I have some data that is processed and model based on case class
es, and the classes can also have other case class
es in them, so the final table has complex data, struct
, array
. Using the case class I save the data in hive using dataframe.saveAsTextFile(path)
.
This data sometimes changes or needs to have a different model, so for each iteration I use a suffix in the table name (some_data_v01, some_data_v03, etc.).
I also have queries that are run on a schedule on these tables, using Impala, so in order to not modify the query each time I save a a new table, I wanted to use a view that is always updated whenever I change the model.
The problem with that is I can't use Impala to create the view
, because of the complex nature of the data in the tables (nested complex types). Apart from being a lot of work to expand the complex types, I want these types to be preserved (lots of level of nesting, duplication of data when joining arrays).

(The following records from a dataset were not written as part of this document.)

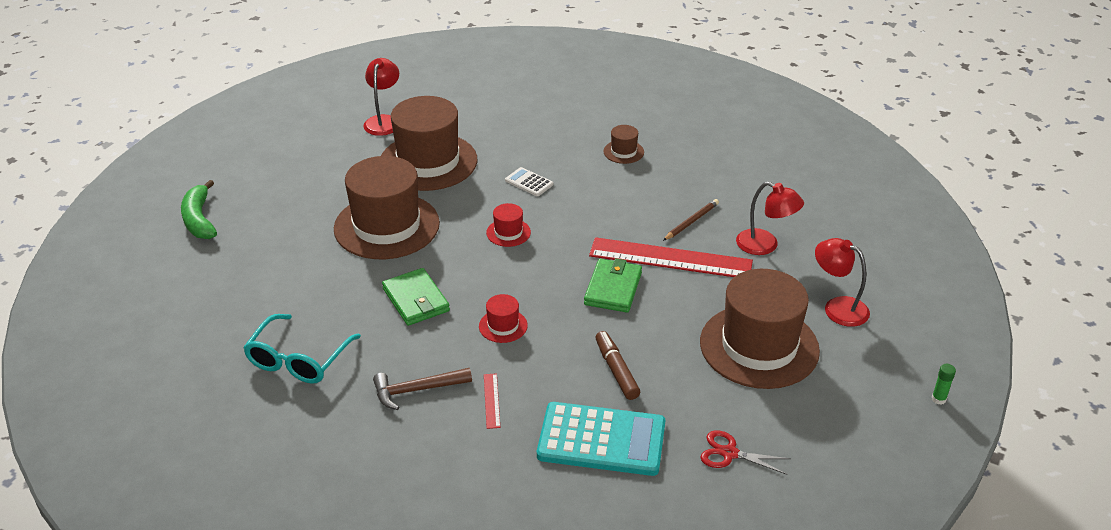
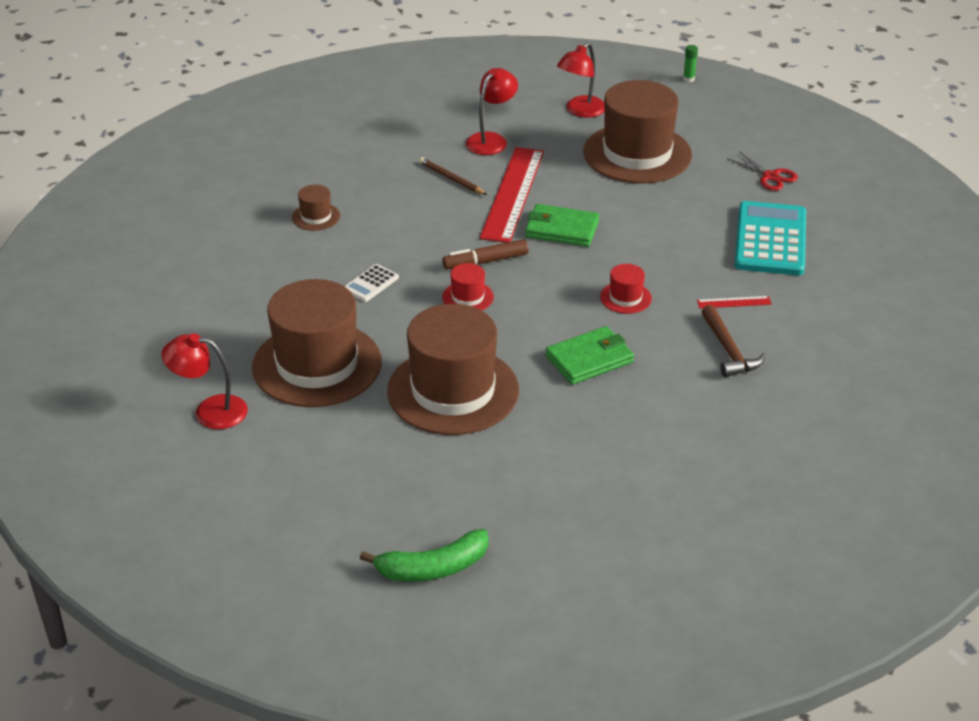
camera: 90 degrees left, 0 degrees up
turquoise glasses [243,314,361,384] -> none
brown marker [595,331,640,400] -> brown marker moved to [442,239,529,270]
red scissors [700,430,791,475] -> red scissors turned 60 degrees counterclockwise [727,151,798,191]

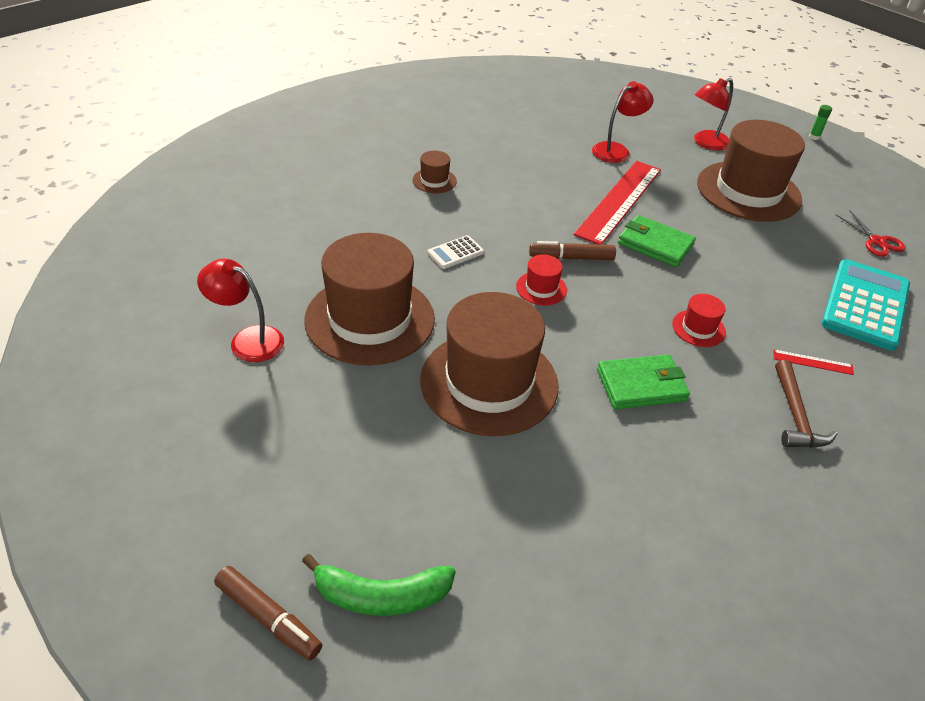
camera: 15 degrees right, 5 degrees up
brown pencil [419,157,487,195] -> none
none -> brown marker [214,566,322,661]

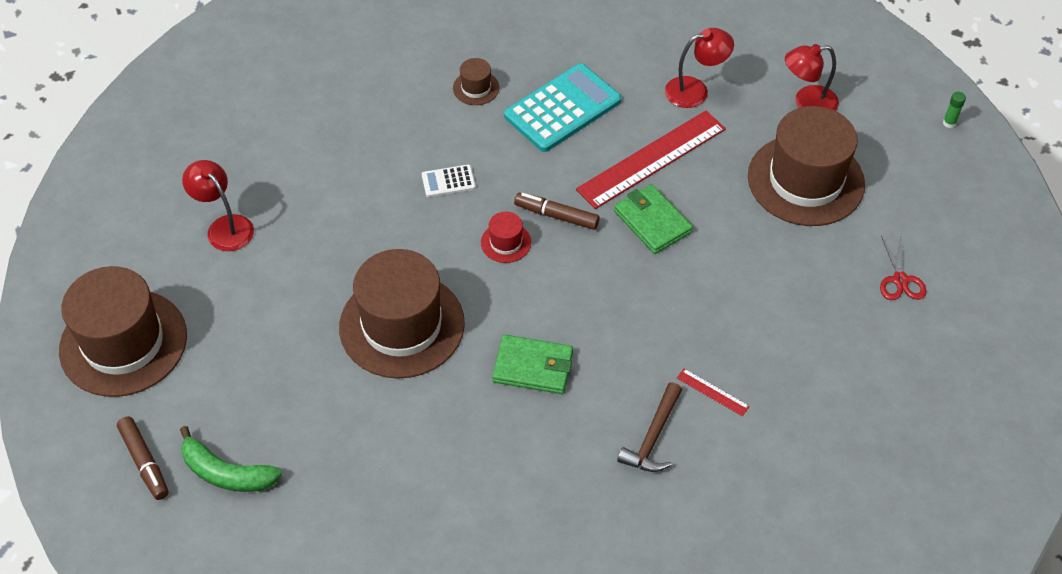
camera: 25 degrees right, 10 degrees up
brown hat [304,233,435,365] -> brown hat moved to [59,266,187,397]
red hat [672,294,726,347] -> none
turquoise calculator [822,259,910,351] -> turquoise calculator moved to [504,63,621,152]

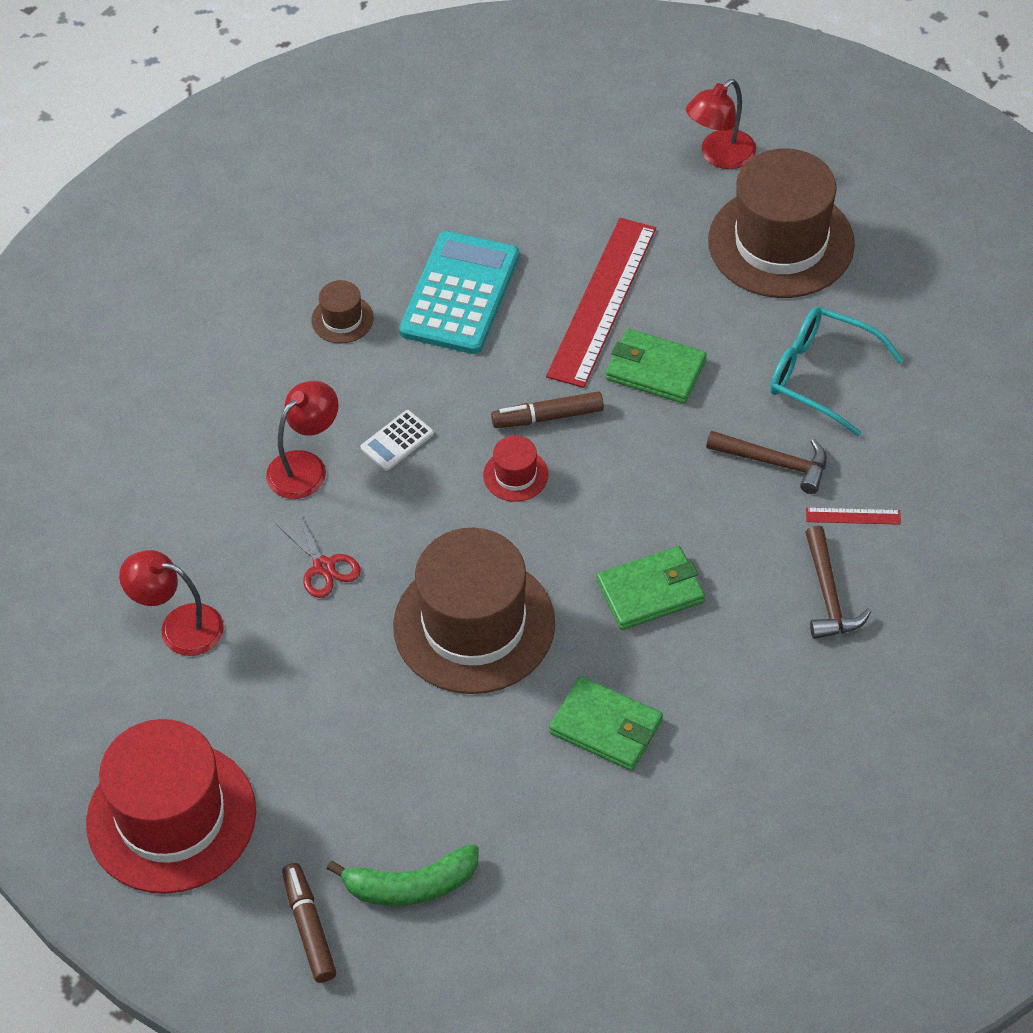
camera: 30 degrees left, 0 degrees up
brown hat [59,266,187,397] -> red hat [86,719,256,894]
brown marker [117,416,169,500] -> brown marker turned 135 degrees counterclockwise [282,863,336,983]
red lamp [665,28,734,108] -> red lamp moved to [266,381,338,499]
red scissors [880,236,926,300] -> red scissors moved to [275,511,361,598]
green glue stick [943,92,966,128] -> none
none -> green wallet [549,676,663,771]
none -> brown hammer [706,431,827,494]
none -> turquoise glasses [770,307,904,436]

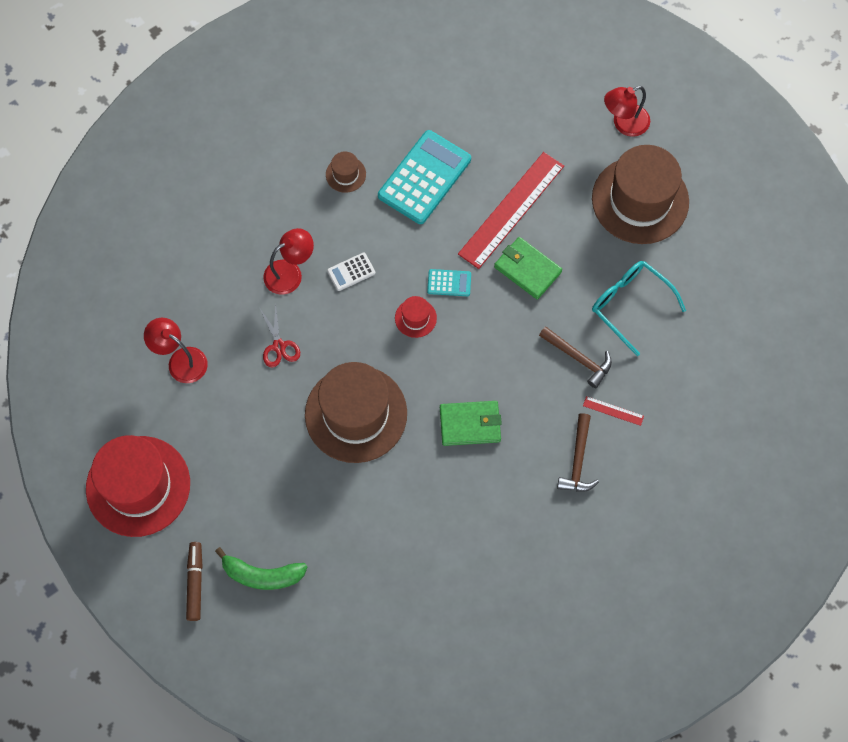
camera: 15 degrees right, 15 degrees up
brown marker [491,391,604,428] -> turquoise calculator [427,269,471,296]
green wallet [549,676,663,771] -> none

One solution was to create the view using Hive, like this
create view some_data as select * from some_data_v01;
But if I do this, when I want to use the table from Impala,
select * from some_data;
or even something simple, like
select some_value_not_nested, struct_type.some_int, struct_type.some_other_int from some_data;
the error is the following:
AnalysisException: Expr 'some_data_v01.struct_type' in select list returns a complex type 'STRUCT< some_int:INT, some_other_int:INT, nested_struct:STRUCT< nested_int:INT, nested_other_int:INT>, last_int:INT>'. Only scalar types are allowed in the select list.
Is there any way to access this view, or create it in some other way for it to work?